* Your task
Reproduce every line of the records below character for character, with the same line breaks.

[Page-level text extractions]
* * * * * * * * *
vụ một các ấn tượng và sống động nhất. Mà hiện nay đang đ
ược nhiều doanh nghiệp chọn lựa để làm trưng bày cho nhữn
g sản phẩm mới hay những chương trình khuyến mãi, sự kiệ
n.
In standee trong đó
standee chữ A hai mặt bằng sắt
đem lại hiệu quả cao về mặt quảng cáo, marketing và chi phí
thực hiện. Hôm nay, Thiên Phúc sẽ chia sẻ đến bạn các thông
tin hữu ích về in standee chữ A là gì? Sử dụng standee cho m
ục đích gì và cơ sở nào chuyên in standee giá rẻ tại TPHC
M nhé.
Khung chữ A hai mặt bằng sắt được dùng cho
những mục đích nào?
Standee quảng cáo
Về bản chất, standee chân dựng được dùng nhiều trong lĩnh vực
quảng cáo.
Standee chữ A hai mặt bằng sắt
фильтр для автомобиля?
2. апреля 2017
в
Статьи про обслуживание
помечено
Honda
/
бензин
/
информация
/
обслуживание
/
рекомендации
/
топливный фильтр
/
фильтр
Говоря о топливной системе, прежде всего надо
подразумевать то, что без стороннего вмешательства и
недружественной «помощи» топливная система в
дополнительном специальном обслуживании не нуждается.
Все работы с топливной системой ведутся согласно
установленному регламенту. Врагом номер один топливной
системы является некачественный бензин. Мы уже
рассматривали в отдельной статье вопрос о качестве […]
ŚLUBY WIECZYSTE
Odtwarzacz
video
* * * * * * * * *
* Answer to this problem
vụ một các ấn tượng và sống động nhất. Mà hiện nay đang đ
ược nhiều doanh nghiệp chọn lựa để làm trưng bày cho nhữn
g sản phẩm mới hay những chương trình khuyến mãi, sự kiệ
n.
In standee trong đó
standee chữ A hai mặt bằng sắt
đem lại hiệu quả cao về mặt quảng cáo, marketing và chi phí
thực hiện. Hôm nay, Thiên Phúc sẽ chia sẻ đến bạn các thông
tin hữu ích về in standee chữ A là gì? Sử dụng standee cho m
ục đích gì và cơ sở nào chuyên in standee giá rẻ tại TPHC
M nhé.
Khung chữ A hai mặt bằng sắt được dùng cho
những mục đích nào?
Standee quảng cáo
Về bản chất, standee chân dựng được dùng nhiều trong lĩnh vực
quảng cáo.
Standee chữ A hai mặt bằng sắt
фильтр для автомобиля?
2. апреля 2017
в
Статьи про обслуживание
помечено
Honda
/
бензин
/
информация
/
обслуживание
/
рекомендации
/
топливный фильтр
/
фильтр
Говоря о топливной системе, прежде всего надо
подразумевать то, что без стороннего вмешательства и
недружественной «помощи» топливная система в
дополнительном специальном обслуживании не нуждается.
Все работы с топливной системой ведутся согласно
установленному регламенту. Врагом номер один топливной
системы является некачественный бензин. Мы уже
рассматривали в отдельной статье вопрос о качестве […]
ŚLUBY WIECZYSTE
Odtwarzacz
video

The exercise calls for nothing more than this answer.